In other news, we made a wonderful cheezecake last night!  It was pretty incredible!  I didn't add the blueberry topping because I'm lazy but it was delicious without and delicious with dairy free chocolate chips added!  This was actually my first attempt at eating vegan soy free cheesecake as well as making will NOT be my last!  We halved the recipe and froze three little individual cakes to eat throughout the week.  So adorable!

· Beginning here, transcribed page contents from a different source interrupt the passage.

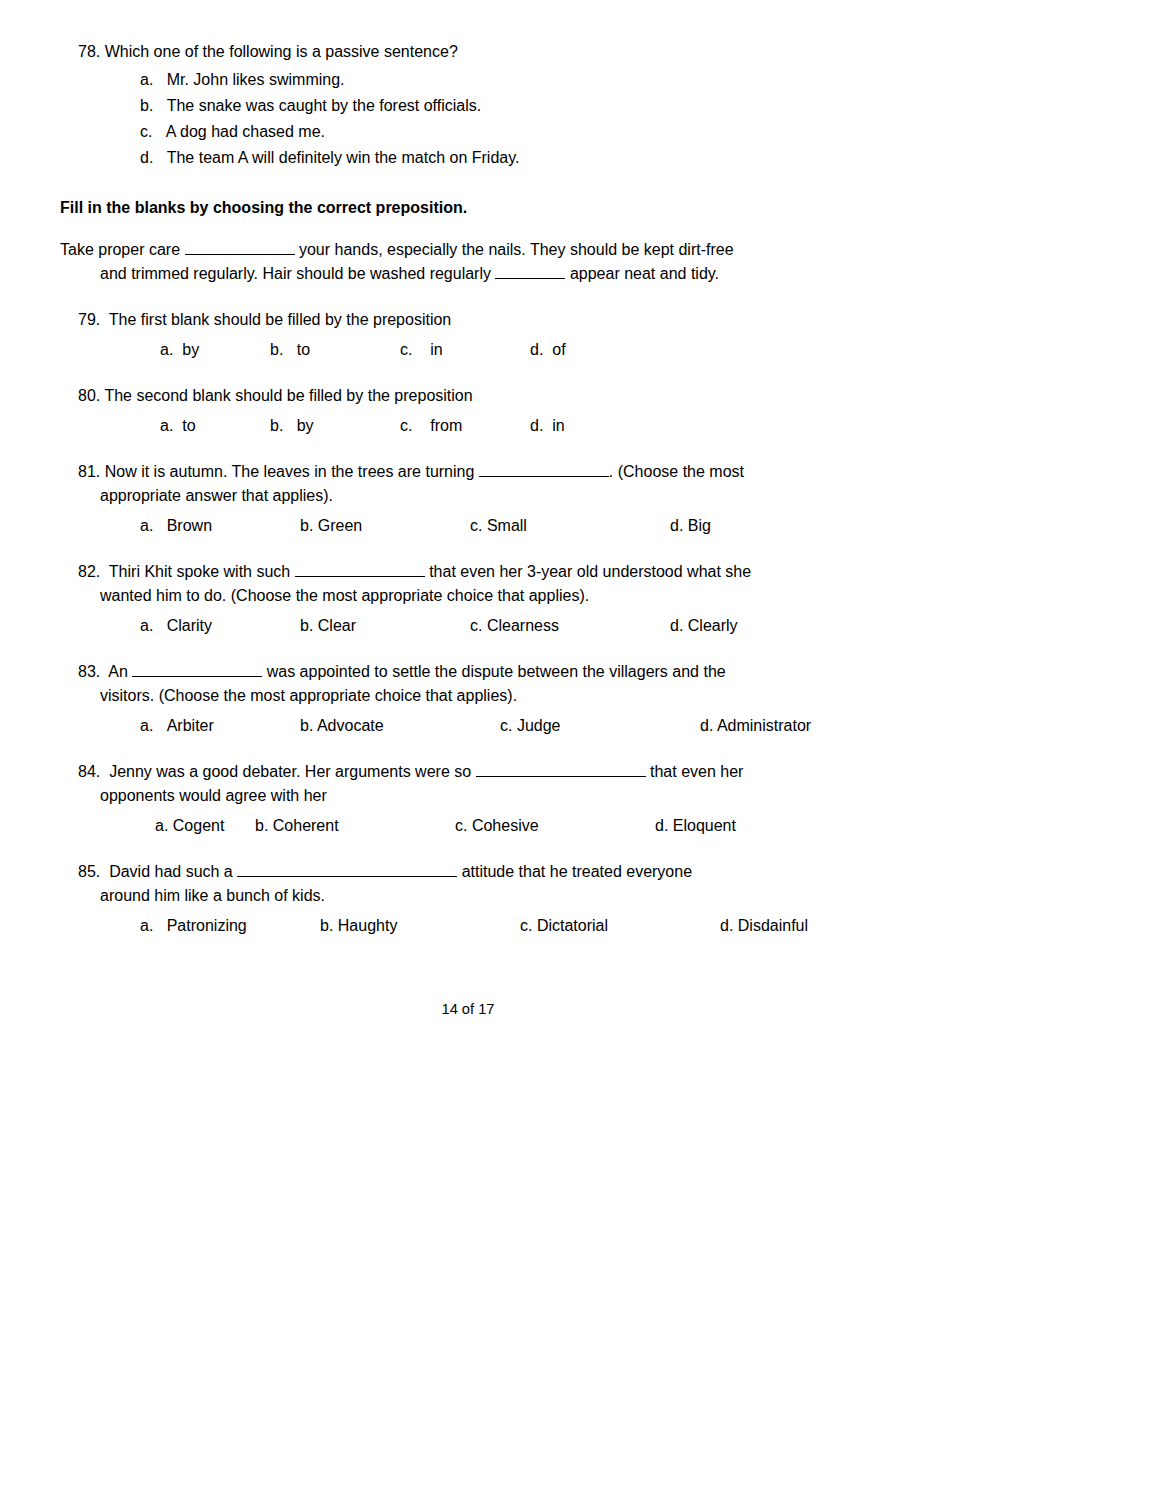78. Which one of the following is a passive sentence?
a. Mr. John likes swimming.
b. The snake was caught by the forest officials.
c. A dog had chased me.
d. The team A will definitely win the match on Friday.
Fill in the blanks by choosing the correct preposition.
Take proper care your hands, especially the nails. They should be kept dirt-free
and trimmed regularly. Hair should be washed regularly appear neat and tidy.
79. The first blank should be filled by the preposition
a. by b. to c. in d. of
80. The second blank should be filled by the preposition
a. to b. by c. from d. in
81. Now it is autumn. The leaves in the trees are turning . (Choose the most
appropriate answer that applies).
a. Brown b. Green c. Small d. Big
82. Thiri Khit spoke with such that even her 3-year old understood what she
wanted him to do. (Choose the most appropriate choice that applies).
a. Clarity b. Clear c. Clearness d. Clearly
83. An was appointed to settle the dispute between the villagers and the
visitors. (Choose the most appropriate choice that applies).
a. Arbiter b. Advocate c. Judge d. Administrator
84. Jenny was a good debater. Her arguments were so that even her
opponents would agree with her
a. Cogent b. Coherent c. Cohesive d. Eloquent
85. David had such a attitude that he treated everyone
around him like a bunch of kids.
a. Patronizing b. Haughty c. Dictatorial d. Disdainful
14 of 17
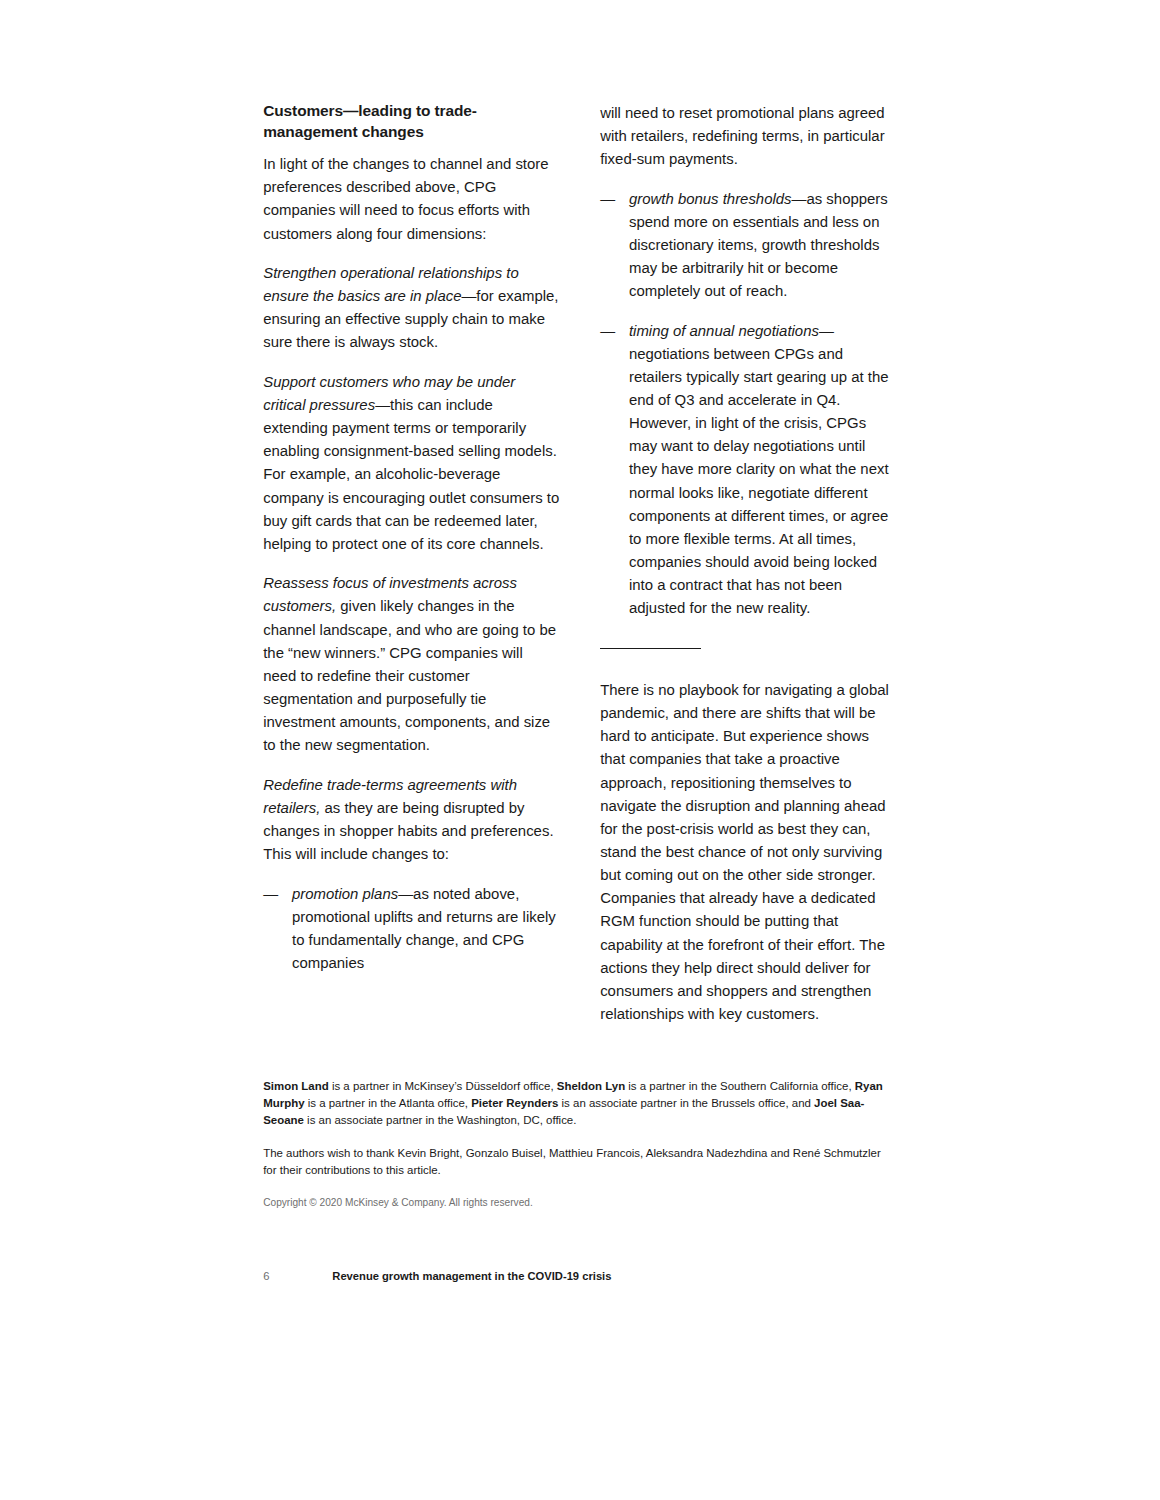Customers—leading to trade-management changes
In light of the changes to channel and store preferences described above, CPG companies will need to focus efforts with customers along four dimensions:
Strengthen operational relationships to ensure the basics are in place—for example, ensuring an effective supply chain to make sure there is always stock.
Support customers who may be under critical pressures—this can include extending payment terms or temporarily enabling consignment-based selling models. For example, an alcoholic-beverage company is encouraging outlet consumers to buy gift cards that can be redeemed later, helping to protect one of its core channels.
Reassess focus of investments across customers, given likely changes in the channel landscape, and who are going to be the “new winners.” CPG companies will need to redefine their customer segmentation and purposefully tie investment amounts, components, and size to the new segmentation.
Redefine trade-terms agreements with retailers, as they are being disrupted by changes in shopper habits and preferences. This will include changes to:
promotion plans—as noted above, promotional uplifts and returns are likely to fundamentally change, and CPG companies
will need to reset promotional plans agreed with retailers, redefining terms, in particular fixed-sum payments.
growth bonus thresholds—as shoppers spend more on essentials and less on discretionary items, growth thresholds may be arbitrarily hit or become completely out of reach.
timing of annual negotiations—negotiations between CPGs and retailers typically start gearing up at the end of Q3 and accelerate in Q4. However, in light of the crisis, CPGs may want to delay negotiations until they have more clarity on what the next normal looks like, negotiate different components at different times, or agree to more flexible terms. At all times, companies should avoid being locked into a contract that has not been adjusted for the new reality.
There is no playbook for navigating a global pandemic, and there are shifts that will be hard to anticipate. But experience shows that companies that take a proactive approach, repositioning themselves to navigate the disruption and planning ahead for the post-crisis world as best they can, stand the best chance of not only surviving but coming out on the other side stronger. Companies that already have a dedicated RGM function should be putting that capability at the forefront of their effort. The actions they help direct should deliver for consumers and shoppers and strengthen relationships with key customers.
Simon Land is a partner in McKinsey’s Düsseldorf office, Sheldon Lyn is a partner in the Southern California office, Ryan Murphy is a partner in the Atlanta office, Pieter Reynders is an associate partner in the Brussels office, and Joel Saa-Seoane is an associate partner in the Washington, DC, office.
The authors wish to thank Kevin Bright, Gonzalo Buisel, Matthieu Francois, Aleksandra Nadezhdina and René Schmutzler for their contributions to this article.
Copyright © 2020 McKinsey & Company. All rights reserved.
6 Revenue growth management in the COVID-19 crisis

Right out of the freezer and...
onto my plate!!!  (I added some chocolate chips after the photo)

À bientôt! 

Saturday, March 17, 2012

Weekly Menu 3/18/2012

Happy St. Patrick's Day!  We started our morning introducing the kids to some traditional Irish music, watched the Veggie Tales video for St. Patrick's Day, colored shamrocks and talked about it's three leaves representing the Holy Trinity!  It was fun!  I felt like we needed something special for breakfast so I whipped up some cinnamon rolls!!!  It's quite exciting to say 'whipped up' when referring to anything made from scratch without gluten, eggs or dairy!  Usually, those recipes take quite some time and this one really was quite simple.  They were also fantabulous which means they will go in our permanent recipe file.  The only complaint I have....they have more of a biscuit texture than a smooth bread texture but the taste was amazing and they were much easier than other from scratch gluten free cinnamon roll recipes so it's all good! 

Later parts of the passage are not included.